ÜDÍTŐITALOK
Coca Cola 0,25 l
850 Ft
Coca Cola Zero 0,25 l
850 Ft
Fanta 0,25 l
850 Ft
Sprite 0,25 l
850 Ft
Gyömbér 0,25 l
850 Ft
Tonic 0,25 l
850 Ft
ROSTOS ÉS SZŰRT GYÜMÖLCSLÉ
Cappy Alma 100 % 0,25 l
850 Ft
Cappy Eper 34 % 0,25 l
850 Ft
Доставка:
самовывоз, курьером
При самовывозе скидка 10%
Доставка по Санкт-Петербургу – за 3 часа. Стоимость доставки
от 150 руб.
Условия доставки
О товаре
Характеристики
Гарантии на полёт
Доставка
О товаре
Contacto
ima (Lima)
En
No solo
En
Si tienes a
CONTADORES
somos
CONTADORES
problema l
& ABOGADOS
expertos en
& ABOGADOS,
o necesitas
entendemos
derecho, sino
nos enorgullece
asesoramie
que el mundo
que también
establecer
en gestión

» **ASSIGNED TASK**
Take the lines from the first line of the records through the line holding "derecho, sino", both included, and please reproduce them exactly with nothing added.

» **RESULT OF THE EXERCISE**
ÜDÍTŐITALOK
Coca Cola 0,25 l
850 Ft
Coca Cola Zero 0,25 l
850 Ft
Fanta 0,25 l
850 Ft
Sprite 0,25 l
850 Ft
Gyömbér 0,25 l
850 Ft
Tonic 0,25 l
850 Ft
ROSTOS ÉS SZŰRT GYÜMÖLCSLÉ
Cappy Alma 100 % 0,25 l
850 Ft
Cappy Eper 34 % 0,25 l
850 Ft
Доставка:
самовывоз, курьером
При самовывозе скидка 10%
Доставка по Санкт-Петербургу – за 3 часа. Стоимость доставки
от 150 руб.
Условия доставки
О товаре
Характеристики
Гарантии на полёт
Доставка
О товаре
Contacto
ima (Lima)
En
No solo
En
Si tienes a
CONTADORES
somos
CONTADORES
problema l
& ABOGADOS
expertos en
& ABOGADOS,
o necesitas
entendemos
derecho, sino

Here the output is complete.